▶ Problem requirements:
Take from the data every line in which the word "your" is found.

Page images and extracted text
_ _ _ _

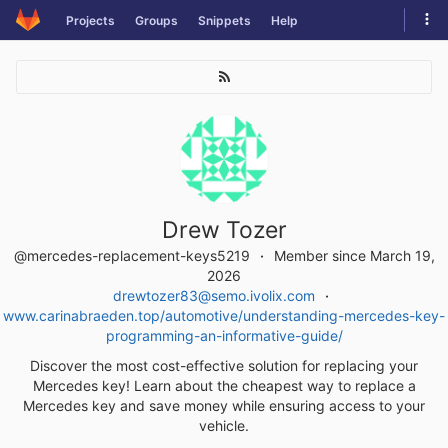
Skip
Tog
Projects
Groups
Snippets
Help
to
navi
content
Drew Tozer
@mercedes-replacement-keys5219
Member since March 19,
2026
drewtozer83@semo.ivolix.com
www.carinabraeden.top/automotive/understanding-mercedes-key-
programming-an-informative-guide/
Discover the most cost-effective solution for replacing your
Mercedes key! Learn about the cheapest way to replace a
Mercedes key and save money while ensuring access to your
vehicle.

_ _ _ _

▶ Task response:
Discover the most cost-effective solution for replacing your
Mercedes key and save money while ensuring access to your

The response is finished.